| ПОСТАНОВКА ЗАДАЧИ |
Перепишите отрывок из фрагмента текста, начиная со слов «Кардинал Уолси, надеясь» и до слов «без особого результата.» включительно, заменив «Уолси» на «Вулси».

Кардинал Уолси, надеясь увеличить влияние Генриха VIII на дела континента, предложил Англию в качестве посредника для улаживания споров между Франциском и Карлом. В 1520 году Генрих и Франциск встретились на поле золотой парчи, а сразу после этого Уолси встретился с Карлом в Кале. Конференция, которая должна была разрешить все проблемы, заседала в Кале до апреля 1522 года, но без особого результата.

В декабре 1520 года Франциск начал подготовку к войне. Так как Генрих выразил явное намерение выступить против того, кто нарушит мир на континенте, то французы решили вместо объявления войны сделать ставку на поддержку диссидентов, которые должны были вторгнуться на испанскую и имперскую территории. Одну атаку — вдоль Мааса — возглавил Роберт III де Ла Марк, а другую — в Наварру — формально возглавил Генрих II Наваррский, у которого Фердинанд II Арагонский в 1512 году отнял семейные владения (однако на самом деле армией командовал Леспар — брат Оде де Фуа). Обе атаки были профинансированы французами, но на официальному уровне Франция всё отрицала. Однако усилия французов пошли прахом: Генрих Нассауский отбил вторжение вдоль Мааса, а Леспарру хоть и удалось взять Памплону, но 30 июня 1521 года он был разбит при Эсквирозе и выбит из Наварры.

Тем временем Карл был занят делами, связанными с Мартином Лютером. 25 мая 1521 года, в конце работы Вормсского рейхстага, Карл под нажимом папского нунция Джироламо Алеандера издал Вормсский эдикт, объявивший Мартина Лютера еретиком. Одновременно Карл пообещал папе вернуть Медичи Парму и Пьяченцу, а Милан — семейству Сфорца. Нуждаясь в императорской поддержке против ереси, Лев X пообещал свою поддержку в изгнании французов из Ломбардии. В результате у Франции остался в Италии единственный союзник — Венецианская республика.

| ВХОДНЫЕ ДАННЫЕ |
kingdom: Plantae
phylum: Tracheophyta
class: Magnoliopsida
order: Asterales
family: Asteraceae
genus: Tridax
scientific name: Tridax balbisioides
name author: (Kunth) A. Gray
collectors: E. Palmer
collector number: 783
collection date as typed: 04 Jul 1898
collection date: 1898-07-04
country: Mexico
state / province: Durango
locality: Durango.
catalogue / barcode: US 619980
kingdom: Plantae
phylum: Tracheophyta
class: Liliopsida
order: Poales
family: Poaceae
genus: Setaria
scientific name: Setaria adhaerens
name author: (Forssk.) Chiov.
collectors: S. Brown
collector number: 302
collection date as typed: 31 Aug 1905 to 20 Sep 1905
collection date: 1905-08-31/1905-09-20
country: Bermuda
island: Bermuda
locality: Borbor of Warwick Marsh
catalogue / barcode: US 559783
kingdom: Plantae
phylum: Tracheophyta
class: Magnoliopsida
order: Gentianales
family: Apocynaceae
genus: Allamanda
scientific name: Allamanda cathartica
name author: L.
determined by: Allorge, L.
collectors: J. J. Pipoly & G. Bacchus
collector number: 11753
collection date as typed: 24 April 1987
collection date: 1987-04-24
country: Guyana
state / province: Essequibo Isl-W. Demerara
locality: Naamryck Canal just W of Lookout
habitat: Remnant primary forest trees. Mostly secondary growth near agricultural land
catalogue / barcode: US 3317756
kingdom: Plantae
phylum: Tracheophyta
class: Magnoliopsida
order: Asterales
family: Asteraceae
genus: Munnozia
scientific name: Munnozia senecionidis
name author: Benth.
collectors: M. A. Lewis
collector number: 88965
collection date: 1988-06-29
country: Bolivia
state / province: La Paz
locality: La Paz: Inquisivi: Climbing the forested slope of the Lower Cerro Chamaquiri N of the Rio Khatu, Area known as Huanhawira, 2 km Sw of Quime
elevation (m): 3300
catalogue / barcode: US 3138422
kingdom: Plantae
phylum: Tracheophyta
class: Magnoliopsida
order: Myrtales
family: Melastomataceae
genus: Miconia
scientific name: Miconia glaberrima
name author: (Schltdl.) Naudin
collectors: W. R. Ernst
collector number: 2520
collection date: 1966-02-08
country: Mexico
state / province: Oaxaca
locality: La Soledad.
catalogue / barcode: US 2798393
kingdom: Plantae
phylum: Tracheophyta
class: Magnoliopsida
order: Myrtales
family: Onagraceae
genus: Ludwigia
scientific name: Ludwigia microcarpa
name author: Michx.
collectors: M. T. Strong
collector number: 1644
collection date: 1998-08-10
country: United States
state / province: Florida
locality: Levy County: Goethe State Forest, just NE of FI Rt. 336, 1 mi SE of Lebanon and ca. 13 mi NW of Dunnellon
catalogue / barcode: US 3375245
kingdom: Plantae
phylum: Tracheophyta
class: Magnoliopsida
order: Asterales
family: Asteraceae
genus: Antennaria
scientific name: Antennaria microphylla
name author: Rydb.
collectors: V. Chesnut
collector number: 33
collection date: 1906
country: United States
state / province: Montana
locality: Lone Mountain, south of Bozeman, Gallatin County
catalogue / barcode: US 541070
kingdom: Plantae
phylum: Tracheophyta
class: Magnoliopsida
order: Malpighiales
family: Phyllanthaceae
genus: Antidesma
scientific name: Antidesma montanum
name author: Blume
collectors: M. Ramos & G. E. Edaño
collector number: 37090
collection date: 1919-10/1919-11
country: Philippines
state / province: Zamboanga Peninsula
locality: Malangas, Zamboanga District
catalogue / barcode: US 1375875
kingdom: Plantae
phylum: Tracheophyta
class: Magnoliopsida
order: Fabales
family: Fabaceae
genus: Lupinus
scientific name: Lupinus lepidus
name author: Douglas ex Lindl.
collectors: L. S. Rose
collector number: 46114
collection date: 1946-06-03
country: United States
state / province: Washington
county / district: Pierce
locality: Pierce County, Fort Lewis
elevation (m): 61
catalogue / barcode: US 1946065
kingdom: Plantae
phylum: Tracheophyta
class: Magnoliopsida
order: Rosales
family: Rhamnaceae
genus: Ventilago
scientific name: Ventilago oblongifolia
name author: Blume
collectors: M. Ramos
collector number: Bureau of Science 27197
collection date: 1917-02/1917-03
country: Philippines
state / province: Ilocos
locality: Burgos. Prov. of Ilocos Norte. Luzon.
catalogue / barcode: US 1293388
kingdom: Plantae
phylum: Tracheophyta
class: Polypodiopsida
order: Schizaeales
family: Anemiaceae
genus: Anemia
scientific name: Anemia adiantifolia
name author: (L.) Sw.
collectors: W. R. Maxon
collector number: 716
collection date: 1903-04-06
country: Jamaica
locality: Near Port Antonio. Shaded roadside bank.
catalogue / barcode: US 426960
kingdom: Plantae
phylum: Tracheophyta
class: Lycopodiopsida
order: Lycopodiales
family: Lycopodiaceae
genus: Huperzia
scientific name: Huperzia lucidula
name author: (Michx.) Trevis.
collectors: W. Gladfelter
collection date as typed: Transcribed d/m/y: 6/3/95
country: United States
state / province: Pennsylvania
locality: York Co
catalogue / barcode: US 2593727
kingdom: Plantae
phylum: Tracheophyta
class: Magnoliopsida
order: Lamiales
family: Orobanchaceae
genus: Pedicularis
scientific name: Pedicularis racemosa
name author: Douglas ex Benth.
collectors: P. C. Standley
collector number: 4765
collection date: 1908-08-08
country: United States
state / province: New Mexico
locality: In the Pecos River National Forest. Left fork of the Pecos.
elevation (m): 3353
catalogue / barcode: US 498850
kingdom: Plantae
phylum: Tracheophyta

| РЕШЕНИЕ ЗАДАЧИ |
Кардинал Вулси, надеясь увеличить влияние Генриха VIII на дела континента, предложил Англию в качестве посредника для улаживания споров между Франциском и Карлом. В 1520 году Генрих и Франциск встретились на поле золотой парчи, а сразу после этого Вулси встретился с Карлом в Кале. Конференция, которая должна была разрешить все проблемы, заседала в Кале до апреля 1522 года, но без особого результата.